* **QUOTED TEXT**:
Digital Hope Talk Episode 8
I’ve been trying to stay consistent with purples and teals in the artwork that accompanies my posts, but that’s a challenge for anything autumn-related.

It’s almost Thanksgiving, so here’s an audio post about the American holiday’s real origin and our ability to use social media to debunk myths and add additional context to widely accepted narratives. Transcript below for those who prefer to read instead of listen.

[TRANSCRIPT]

There is a tremendous difference between celebrating a holiday that honors universal concepts of gratitude and unity and one that honors a single, problematic historical event. The stories we tell and the voices and perspectives we amplify on social media matter.

Hi everyone. Welcome to Digital Hope Talk. I’m Lauren Hug and I thank you for listening and being willing to explore better ways of navigating our digital world together.

This is Episode 8 — Celebrating Gratitude, Not History.

When I was little, I didn’t care much about Thanksgiving one way or another. My family didn’t do the “traditional” turkey and stuffing thing all that often. We ate everything from spaghetti to chicken cordon bleu to a highly memorable (and not particularly edible) turducken one year. Nor did we often celebrate with extended family or friends. Those visits happened around Christmas, a holiday my family – and my mom in particular -- was way more into.

* **STATED GOAL A**: Reproduce word for word the passage of the Digital Hope Talk post from "It’s almost Thanksgiving, so" to "instead of listen.".
* **STATED GOAL B**: Name every food or dish mentioned in the Digital Hope Talk post.
* **STATED GOAL C**: Resume the Digital Hope Talk post right after its last sentence, keeping the same first-person voice.
The data after this point is unrelated to the Digital Hope Talk post.

* **SUPPLIED DATA**:
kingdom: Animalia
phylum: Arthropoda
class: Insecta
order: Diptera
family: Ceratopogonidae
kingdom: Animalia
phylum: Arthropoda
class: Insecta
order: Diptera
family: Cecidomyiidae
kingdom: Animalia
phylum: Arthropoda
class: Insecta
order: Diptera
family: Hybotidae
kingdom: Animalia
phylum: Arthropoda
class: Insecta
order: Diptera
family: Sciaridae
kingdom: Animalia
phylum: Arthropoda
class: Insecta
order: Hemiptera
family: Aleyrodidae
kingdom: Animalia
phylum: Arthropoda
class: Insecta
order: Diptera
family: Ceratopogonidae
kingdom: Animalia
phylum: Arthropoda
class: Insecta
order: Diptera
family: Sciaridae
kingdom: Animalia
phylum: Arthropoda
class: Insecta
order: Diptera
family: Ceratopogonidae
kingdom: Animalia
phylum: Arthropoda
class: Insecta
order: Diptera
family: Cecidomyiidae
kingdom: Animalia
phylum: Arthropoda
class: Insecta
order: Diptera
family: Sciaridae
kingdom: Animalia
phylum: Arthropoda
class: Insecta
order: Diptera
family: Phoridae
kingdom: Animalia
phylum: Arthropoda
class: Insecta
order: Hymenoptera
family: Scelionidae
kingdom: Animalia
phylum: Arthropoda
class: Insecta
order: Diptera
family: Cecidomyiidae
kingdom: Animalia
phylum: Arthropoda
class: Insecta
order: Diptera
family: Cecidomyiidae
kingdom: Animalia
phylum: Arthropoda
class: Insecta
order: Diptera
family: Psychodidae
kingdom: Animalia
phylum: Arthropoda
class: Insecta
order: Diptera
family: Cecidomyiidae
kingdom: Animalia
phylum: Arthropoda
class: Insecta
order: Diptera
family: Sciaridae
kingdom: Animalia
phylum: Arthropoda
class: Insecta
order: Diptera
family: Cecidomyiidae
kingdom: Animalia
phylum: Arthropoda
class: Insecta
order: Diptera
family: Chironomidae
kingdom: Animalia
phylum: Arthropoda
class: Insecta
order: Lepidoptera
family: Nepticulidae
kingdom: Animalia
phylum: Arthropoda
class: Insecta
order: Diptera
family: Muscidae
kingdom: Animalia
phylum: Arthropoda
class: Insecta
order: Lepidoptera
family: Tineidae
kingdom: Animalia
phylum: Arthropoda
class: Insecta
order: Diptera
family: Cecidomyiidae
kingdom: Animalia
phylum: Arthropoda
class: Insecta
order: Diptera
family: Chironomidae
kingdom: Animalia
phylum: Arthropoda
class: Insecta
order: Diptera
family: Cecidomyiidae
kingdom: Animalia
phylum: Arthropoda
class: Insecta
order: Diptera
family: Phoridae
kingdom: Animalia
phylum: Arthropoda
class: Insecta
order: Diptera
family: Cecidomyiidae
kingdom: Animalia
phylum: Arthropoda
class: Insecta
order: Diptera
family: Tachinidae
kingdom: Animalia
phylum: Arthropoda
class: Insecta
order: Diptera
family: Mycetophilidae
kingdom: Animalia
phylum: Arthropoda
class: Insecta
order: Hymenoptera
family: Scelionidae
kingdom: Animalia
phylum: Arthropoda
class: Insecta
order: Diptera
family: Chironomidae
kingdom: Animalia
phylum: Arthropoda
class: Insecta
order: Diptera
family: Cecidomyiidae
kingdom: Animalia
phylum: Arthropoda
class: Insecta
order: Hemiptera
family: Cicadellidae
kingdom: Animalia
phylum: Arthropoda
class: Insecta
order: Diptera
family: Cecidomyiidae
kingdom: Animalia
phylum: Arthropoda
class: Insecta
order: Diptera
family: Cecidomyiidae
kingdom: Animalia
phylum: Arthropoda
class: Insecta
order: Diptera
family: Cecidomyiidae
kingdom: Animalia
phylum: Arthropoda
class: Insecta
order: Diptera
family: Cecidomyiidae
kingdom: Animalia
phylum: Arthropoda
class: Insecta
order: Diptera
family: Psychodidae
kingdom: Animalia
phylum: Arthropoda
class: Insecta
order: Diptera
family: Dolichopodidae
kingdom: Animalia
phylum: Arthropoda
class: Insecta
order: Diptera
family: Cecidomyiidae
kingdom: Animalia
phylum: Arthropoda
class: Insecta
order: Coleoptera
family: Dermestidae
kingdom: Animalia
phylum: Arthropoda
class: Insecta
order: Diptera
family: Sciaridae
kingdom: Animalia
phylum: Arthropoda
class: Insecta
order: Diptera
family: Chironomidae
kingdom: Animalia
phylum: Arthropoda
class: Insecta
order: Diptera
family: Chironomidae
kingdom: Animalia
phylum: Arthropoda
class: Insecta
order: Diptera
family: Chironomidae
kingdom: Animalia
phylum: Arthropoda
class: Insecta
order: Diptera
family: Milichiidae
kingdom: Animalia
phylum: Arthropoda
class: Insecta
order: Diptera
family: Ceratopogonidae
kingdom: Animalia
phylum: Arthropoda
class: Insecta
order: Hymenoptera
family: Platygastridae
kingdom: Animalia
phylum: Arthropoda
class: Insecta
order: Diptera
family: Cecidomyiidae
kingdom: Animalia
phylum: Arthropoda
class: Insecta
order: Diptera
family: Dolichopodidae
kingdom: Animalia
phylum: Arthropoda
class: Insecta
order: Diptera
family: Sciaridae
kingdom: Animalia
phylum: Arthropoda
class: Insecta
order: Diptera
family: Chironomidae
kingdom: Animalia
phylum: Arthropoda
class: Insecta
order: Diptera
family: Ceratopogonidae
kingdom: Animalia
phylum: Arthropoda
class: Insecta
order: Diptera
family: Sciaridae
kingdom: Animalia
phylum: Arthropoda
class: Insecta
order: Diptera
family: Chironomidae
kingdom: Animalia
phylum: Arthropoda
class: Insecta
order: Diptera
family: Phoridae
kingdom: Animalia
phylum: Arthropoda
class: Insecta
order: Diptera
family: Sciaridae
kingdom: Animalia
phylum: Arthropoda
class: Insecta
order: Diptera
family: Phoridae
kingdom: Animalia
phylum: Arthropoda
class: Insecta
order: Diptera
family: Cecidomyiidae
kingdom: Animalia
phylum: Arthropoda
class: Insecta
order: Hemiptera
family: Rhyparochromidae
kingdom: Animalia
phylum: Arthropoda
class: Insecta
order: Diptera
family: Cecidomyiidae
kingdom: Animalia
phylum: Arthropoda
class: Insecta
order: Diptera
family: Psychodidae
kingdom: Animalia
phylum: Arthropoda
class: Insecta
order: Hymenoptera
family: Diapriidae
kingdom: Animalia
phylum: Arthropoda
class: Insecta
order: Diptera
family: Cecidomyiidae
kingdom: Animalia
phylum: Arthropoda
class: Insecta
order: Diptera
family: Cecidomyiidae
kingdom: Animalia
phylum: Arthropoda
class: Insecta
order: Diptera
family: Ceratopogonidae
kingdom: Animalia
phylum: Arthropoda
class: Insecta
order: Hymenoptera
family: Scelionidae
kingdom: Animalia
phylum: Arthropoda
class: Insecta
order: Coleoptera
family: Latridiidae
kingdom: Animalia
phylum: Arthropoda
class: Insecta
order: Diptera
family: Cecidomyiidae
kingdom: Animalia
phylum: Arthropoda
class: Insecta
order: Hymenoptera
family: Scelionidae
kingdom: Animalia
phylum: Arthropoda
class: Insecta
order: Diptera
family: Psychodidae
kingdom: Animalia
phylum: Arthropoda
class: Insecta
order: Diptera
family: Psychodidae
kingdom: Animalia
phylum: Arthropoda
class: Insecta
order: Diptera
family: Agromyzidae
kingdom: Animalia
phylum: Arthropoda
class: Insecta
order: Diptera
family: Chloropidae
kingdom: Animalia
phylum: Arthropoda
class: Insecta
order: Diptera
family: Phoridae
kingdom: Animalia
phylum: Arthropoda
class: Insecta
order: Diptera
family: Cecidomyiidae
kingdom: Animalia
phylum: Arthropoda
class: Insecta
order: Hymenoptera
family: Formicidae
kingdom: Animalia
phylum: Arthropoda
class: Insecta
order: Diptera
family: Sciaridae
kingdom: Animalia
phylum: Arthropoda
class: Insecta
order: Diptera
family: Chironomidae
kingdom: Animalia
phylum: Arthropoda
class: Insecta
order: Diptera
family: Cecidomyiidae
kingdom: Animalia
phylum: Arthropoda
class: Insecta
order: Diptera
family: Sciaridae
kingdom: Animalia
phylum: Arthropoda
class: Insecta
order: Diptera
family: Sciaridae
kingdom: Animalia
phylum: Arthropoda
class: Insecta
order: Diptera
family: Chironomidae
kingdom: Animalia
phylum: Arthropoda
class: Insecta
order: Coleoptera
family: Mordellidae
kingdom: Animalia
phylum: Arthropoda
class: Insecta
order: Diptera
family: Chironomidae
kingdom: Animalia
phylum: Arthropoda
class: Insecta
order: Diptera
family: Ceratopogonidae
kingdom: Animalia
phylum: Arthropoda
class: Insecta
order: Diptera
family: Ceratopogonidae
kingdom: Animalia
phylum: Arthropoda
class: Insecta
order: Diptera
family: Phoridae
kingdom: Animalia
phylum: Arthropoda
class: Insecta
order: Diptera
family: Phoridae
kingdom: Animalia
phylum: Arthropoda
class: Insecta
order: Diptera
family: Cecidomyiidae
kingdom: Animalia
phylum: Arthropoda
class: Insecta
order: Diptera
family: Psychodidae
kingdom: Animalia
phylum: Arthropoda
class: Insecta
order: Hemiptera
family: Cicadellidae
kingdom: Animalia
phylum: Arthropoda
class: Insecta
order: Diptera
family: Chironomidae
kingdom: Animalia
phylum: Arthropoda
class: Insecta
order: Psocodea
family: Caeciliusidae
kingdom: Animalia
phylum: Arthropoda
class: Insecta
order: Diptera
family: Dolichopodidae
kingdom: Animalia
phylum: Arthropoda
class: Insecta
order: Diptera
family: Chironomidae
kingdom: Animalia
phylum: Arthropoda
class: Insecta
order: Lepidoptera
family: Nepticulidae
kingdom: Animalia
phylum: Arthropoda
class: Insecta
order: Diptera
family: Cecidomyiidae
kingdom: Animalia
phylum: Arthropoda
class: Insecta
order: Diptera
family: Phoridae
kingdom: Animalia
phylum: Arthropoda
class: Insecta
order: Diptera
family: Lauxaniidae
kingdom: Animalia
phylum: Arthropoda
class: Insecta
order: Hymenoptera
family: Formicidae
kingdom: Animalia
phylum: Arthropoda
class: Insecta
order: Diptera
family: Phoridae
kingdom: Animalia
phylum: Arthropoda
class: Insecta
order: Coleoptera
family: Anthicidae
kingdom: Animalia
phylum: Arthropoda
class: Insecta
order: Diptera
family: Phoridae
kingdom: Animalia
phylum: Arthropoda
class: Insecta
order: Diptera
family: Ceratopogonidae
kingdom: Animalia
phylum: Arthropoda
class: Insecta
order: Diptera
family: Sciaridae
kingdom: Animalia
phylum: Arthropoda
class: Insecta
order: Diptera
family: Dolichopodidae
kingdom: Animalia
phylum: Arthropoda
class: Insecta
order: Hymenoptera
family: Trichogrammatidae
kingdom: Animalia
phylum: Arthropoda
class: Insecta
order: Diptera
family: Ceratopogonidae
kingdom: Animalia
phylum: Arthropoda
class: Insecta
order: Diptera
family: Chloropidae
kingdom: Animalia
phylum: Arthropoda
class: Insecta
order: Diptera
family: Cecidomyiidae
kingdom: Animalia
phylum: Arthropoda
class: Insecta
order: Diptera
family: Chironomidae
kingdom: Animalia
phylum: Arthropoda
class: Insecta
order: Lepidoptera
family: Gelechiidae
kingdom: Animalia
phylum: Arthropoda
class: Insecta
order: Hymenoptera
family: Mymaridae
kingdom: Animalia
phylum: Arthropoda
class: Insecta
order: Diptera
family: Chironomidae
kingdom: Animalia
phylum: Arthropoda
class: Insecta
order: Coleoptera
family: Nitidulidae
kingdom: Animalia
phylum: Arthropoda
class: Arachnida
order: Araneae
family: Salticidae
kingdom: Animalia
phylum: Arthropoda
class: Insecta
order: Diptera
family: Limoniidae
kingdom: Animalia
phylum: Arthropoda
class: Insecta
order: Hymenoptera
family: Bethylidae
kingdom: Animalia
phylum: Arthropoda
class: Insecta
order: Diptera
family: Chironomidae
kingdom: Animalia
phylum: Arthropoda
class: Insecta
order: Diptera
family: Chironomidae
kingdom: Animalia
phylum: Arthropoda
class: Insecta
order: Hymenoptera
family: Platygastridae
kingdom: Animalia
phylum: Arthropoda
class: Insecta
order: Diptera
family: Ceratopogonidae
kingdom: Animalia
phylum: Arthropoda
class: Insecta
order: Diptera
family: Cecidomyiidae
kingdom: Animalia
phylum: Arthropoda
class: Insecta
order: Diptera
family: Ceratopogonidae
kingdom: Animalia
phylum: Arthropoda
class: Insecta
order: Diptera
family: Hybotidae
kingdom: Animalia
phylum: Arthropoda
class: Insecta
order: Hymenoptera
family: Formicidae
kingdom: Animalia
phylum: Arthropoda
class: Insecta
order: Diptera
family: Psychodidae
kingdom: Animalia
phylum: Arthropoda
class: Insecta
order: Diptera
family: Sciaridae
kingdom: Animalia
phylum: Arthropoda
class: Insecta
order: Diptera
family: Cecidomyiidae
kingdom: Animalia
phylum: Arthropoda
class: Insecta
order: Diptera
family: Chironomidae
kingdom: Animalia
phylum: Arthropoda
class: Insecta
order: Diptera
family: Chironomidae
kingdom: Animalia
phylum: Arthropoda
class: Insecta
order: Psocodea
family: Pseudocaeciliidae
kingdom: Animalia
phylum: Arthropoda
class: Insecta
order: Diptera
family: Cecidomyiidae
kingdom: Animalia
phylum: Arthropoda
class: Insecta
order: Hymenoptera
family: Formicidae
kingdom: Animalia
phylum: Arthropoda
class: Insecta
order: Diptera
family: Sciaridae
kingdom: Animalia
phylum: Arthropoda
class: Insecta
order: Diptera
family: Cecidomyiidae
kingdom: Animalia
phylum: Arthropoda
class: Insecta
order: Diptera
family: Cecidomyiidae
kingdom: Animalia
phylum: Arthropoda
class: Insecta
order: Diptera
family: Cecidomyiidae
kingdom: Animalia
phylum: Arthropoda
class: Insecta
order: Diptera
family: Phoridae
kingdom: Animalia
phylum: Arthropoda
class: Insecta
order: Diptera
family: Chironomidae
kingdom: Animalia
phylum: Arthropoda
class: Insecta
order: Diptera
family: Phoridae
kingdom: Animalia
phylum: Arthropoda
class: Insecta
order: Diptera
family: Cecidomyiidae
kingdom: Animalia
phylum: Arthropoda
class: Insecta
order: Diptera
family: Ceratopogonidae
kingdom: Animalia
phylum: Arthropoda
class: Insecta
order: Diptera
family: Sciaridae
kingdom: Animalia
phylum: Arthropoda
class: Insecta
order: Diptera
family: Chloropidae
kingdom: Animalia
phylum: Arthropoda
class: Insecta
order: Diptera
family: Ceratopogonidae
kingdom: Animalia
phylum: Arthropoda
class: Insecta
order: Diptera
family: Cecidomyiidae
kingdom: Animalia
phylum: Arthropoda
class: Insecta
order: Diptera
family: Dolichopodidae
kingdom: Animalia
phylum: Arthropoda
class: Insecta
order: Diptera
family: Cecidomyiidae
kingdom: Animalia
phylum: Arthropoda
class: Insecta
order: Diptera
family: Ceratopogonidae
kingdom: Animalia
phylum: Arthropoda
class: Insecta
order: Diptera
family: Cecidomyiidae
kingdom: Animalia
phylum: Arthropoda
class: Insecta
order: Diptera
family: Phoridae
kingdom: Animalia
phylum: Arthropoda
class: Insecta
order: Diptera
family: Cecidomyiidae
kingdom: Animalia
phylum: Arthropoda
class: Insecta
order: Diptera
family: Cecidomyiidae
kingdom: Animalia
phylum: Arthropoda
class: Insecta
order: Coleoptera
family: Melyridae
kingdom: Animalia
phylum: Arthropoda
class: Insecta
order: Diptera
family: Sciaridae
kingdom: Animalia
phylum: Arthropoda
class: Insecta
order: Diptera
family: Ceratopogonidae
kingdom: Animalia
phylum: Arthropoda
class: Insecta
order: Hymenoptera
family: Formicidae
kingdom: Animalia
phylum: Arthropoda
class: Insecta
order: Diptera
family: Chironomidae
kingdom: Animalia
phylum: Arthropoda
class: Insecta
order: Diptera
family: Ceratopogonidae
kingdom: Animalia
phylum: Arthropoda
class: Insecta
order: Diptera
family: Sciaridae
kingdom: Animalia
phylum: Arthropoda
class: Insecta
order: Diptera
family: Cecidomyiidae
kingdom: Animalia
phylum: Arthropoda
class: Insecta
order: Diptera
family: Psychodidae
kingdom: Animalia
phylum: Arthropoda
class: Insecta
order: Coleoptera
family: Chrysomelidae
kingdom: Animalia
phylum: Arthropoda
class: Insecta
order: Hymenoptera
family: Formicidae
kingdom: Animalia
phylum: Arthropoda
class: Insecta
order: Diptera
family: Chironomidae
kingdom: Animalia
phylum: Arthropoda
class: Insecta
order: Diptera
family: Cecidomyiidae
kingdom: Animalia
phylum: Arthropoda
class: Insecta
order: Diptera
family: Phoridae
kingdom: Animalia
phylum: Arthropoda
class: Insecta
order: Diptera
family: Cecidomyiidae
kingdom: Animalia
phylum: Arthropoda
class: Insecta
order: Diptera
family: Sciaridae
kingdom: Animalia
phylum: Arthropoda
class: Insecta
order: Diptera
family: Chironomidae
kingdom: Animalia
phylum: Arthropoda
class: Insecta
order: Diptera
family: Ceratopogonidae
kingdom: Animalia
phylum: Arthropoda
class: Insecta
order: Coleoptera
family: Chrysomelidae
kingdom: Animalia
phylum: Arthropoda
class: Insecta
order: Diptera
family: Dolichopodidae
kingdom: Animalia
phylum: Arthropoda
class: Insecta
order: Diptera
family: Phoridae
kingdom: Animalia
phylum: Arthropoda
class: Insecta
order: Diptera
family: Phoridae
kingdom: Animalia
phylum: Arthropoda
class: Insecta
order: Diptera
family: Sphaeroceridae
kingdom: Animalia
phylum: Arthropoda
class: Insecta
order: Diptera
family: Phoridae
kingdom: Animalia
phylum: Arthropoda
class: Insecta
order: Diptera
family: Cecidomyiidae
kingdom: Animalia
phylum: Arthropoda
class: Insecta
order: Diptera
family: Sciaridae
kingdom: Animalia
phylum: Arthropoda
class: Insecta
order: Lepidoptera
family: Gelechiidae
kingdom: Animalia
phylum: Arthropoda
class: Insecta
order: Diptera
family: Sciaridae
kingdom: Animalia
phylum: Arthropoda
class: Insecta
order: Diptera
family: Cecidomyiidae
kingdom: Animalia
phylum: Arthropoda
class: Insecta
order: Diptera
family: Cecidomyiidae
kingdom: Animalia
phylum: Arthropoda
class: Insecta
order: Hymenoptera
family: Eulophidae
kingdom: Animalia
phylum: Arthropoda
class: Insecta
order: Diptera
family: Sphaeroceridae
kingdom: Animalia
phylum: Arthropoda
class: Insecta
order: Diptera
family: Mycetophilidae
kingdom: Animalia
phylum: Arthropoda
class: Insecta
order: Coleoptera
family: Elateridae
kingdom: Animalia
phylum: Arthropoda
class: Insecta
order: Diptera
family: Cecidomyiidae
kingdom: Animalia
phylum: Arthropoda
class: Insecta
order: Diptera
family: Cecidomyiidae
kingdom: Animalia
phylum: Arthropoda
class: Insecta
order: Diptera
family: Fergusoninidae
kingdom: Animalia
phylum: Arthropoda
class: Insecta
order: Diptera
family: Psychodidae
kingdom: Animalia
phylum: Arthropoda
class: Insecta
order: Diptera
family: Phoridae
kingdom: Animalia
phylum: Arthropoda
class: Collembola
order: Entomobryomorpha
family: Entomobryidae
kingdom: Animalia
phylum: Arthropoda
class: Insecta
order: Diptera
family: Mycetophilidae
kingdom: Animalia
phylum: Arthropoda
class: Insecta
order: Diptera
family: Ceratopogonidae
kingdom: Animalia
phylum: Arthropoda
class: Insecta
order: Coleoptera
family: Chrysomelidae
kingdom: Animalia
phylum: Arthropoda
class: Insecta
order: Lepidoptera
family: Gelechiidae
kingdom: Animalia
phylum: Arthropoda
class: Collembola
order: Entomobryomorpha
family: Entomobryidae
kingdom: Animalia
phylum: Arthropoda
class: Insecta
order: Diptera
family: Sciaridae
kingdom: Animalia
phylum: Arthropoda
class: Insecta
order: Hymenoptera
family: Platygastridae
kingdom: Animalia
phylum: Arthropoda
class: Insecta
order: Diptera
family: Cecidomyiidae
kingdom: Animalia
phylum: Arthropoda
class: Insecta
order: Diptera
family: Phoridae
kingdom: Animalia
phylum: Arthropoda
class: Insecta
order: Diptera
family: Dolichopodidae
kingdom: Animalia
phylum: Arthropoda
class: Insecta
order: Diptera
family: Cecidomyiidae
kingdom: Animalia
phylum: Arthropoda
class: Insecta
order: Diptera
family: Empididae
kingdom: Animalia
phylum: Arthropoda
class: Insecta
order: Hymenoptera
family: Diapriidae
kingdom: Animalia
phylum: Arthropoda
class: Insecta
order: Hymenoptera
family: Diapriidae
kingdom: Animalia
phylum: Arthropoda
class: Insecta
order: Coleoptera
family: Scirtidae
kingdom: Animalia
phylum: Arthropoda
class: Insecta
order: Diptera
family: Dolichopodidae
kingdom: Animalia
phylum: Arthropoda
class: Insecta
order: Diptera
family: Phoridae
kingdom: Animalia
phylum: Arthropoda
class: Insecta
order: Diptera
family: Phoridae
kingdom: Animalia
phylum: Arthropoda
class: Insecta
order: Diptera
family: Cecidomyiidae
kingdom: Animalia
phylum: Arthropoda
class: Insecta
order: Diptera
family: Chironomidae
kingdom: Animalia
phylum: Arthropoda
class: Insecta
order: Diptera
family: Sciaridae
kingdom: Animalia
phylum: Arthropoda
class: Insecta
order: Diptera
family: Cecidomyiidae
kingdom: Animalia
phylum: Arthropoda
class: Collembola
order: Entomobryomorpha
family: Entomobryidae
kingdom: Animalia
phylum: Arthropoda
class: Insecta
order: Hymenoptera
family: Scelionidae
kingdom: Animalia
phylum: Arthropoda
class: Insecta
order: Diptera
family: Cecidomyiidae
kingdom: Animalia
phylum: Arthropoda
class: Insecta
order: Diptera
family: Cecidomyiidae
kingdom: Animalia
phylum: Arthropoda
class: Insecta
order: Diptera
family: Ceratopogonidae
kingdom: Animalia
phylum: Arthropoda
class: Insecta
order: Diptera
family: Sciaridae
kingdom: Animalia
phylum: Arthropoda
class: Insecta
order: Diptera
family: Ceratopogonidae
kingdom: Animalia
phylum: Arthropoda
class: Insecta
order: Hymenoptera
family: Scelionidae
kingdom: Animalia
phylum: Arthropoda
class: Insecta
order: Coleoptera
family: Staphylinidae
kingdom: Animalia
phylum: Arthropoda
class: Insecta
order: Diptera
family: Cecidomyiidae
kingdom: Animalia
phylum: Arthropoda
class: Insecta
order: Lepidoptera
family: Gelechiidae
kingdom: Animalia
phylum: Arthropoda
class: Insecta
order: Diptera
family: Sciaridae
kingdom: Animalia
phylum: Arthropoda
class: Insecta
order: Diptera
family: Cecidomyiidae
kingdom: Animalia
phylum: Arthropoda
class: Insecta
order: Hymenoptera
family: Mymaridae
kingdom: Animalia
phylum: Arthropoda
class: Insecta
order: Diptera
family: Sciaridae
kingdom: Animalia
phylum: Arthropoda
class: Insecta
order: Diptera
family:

* **REPLY A**:
It’s almost Thanksgiving, so here’s an audio post about the American holiday’s real origin and our ability to use social media to debunk myths and add additional context to widely accepted narratives. Transcript below for those who prefer to read instead of listen.

* **REPLY B**:
turkey
stuffing
spaghetti
chicken cordon bleu
turducken

* **REPLY C**:
In my childhood, Thanksgiving primarily had significance as the day (or the day before) the Christmas tree and boxes upon boxes of nativity scenes, stockings, candy canes, Santas, snowmen and other decorations made their way from their attic and flooded our home. (My brother often referred to it as “the house that puked Christmas.”)

Most of my understanding of the cultural significance of Thanksgiving came from school. I was taught that the “Indians” helped the Pilgrims by sharing food and the Pilgrims gave thanks to God for new friendships and surviving a harsh winter. Or something like that.

Sometime around third or fourth grade, my class “re-enacted” the “first” Thanksgiving feast with the Pilgrims and the “Indians.” I don’t recall how the teacher decided which students were Pilgrims and which were “Indians,” but I got stuck being a Pilgrim with a boring white bonnet and ruffle collar. I remember thinking the “Indians” had much cooler accessories. They got to wear headbands with colorful construction paper feathers and brightly colored macaroni necklaces standing in for beads. (I didn’t know anything about cultural appropriation then; one of the many things I’ve learned about via social media.)

As an adult, Thanksgiving became my favorite holiday. To me, it was the perfect combination of food, family, friends, and gratitude, not affiliated with any particular religion and with no gift requirements.1 Over the past few years, however, social media introduced me to voices and perspectives of indigenous people – voices I never heard through school or traditional media – that led me to question my love of a holiday purportedly celebrating friendly relations between indigenous people and colonists.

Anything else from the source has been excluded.